Western officials accuse some elements of the Pakistani military of supporting militants based on Pakistani soil who cross into Afghanistan and launch attacks. This has long been a source of tension between the two countries, but in recent years some militants allied with Al Qaeda have also launched a war against Pakistan. The result is that Islamabad follows a duel policy of cracking down on militants arrayed against the Pakistani state – which includes Al Qaeda – but covertly tolerating militants who restrict their fighting to Afghanistan, critics say.

Despite this, Washington and Islamabad's shared war against Al Qaeda has brought the two closer together. American officials say increased pressure from their side as well as the rise of a civilian government in Islamabad have brought cooperation to an all-time high. The Pakistani and American militaries are now undertaking joint military operations along the Afghan-Pakistani border, for example.

However, if violence continues to worsen in 2009 and Pakistan is not seen to crack down on the Afghan insurgents, tensions between the two countries could rise again. In addition, US officials expect to continue the policy of airstrikes in Pakistani territory, which Pakistanis oppose. Finally, tensions between India and Pakistan could distract Islamabad from its fight against militants and hurt its relations with the West.

What's ahead for the Afghan government?

Presidential elections are scheduled for the fall and could prove pivotal. Analyst Mr. Rafeh says that poor security conditions in many parts of the country may preclude elections and deal a major blow to Washington, which views elections as a benchmark of success.

The government is under fire from all sides for being corrupt and ineffective, and Hamid Karzai's popularity has plunged as a result. Nonetheless, a lack of strong alternatives might give him an easy victory if elections do occur, albeit with a low voter turnout.

Eroding support for the central government and the poor security environment risk undermining the gains made in the post-Taliban era, which include the country's first democratically elected government, and advances in the spread of education and healthcare.

What is NATO's future in the country?

The 41 NATO countries involved in Afghanistan – who make up roughly 55,000 of the 70,000 troops in the country – have differing rules of operation. Some refuse to deploy to combat-intensive zones and others have already set withdrawal dates. "The international forces can't fight the Taliban if they don't have a unified command and outlook," says Rafeh.

On the battlefield, some consolidation is already taking place. US and NATO forces now answer to a single commander, for example. For 2009, the international forces plan to put command of the volatile southern region permanently under the Americans, instead of the current arrangement of rotating leadership between NATO countries. Officials say this will make the military effort more streamlined and effective.
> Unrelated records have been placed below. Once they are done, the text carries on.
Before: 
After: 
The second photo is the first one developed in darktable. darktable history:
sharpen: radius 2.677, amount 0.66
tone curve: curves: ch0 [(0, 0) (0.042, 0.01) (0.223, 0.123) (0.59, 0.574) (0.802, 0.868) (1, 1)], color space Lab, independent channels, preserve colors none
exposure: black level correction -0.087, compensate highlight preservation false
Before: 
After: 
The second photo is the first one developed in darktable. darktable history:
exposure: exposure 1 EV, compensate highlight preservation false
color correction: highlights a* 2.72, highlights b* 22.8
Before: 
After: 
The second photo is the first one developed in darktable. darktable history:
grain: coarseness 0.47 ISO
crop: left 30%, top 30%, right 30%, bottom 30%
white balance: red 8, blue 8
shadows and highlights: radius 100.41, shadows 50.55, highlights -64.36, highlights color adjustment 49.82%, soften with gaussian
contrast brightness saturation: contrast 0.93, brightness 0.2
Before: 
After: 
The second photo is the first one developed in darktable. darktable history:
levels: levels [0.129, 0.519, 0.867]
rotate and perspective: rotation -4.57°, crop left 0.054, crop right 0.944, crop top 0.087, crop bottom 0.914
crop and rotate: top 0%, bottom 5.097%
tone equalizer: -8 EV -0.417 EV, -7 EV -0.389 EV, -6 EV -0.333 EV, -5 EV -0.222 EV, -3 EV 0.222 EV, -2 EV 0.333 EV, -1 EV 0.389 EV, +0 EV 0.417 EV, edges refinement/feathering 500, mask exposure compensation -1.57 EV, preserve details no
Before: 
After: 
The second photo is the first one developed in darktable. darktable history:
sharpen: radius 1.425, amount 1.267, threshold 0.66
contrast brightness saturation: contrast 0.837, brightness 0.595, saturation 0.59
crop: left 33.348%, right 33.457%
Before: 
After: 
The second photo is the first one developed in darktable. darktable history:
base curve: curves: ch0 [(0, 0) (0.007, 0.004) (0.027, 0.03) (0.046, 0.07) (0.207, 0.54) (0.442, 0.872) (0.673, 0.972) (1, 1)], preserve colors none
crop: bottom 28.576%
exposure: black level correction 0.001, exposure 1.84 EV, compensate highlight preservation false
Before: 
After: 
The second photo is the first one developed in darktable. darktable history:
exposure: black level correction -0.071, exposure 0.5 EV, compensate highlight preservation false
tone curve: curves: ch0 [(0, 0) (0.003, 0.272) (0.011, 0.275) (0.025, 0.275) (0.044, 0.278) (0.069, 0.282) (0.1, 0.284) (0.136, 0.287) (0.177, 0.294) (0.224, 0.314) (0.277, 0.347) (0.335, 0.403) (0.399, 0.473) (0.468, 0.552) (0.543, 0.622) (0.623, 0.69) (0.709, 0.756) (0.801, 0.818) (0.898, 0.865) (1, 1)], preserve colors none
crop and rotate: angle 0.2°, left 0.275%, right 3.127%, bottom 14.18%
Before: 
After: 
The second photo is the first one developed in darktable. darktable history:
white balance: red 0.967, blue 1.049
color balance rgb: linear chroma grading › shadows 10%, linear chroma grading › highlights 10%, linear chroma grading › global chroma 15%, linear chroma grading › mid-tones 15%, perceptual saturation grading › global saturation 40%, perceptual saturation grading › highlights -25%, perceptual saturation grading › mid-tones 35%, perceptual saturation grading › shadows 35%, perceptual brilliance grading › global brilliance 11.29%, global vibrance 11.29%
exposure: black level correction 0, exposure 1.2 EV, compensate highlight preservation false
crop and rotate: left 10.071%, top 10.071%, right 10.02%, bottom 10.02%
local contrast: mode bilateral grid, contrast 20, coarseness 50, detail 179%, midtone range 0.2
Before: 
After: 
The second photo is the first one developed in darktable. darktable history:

On the political level, observers expect progress to be slower. Many countries have to deal with their own internal politics, says Rafeh. It might be politically risky for Germany to send troops to the violent south when the majority of its population is antiwar.

The danger in this, US Defense Secretary Robert Gates warned nearly a year ago, is in NATO becoming "a two-tiered alliance of those willing to fight and those who are not."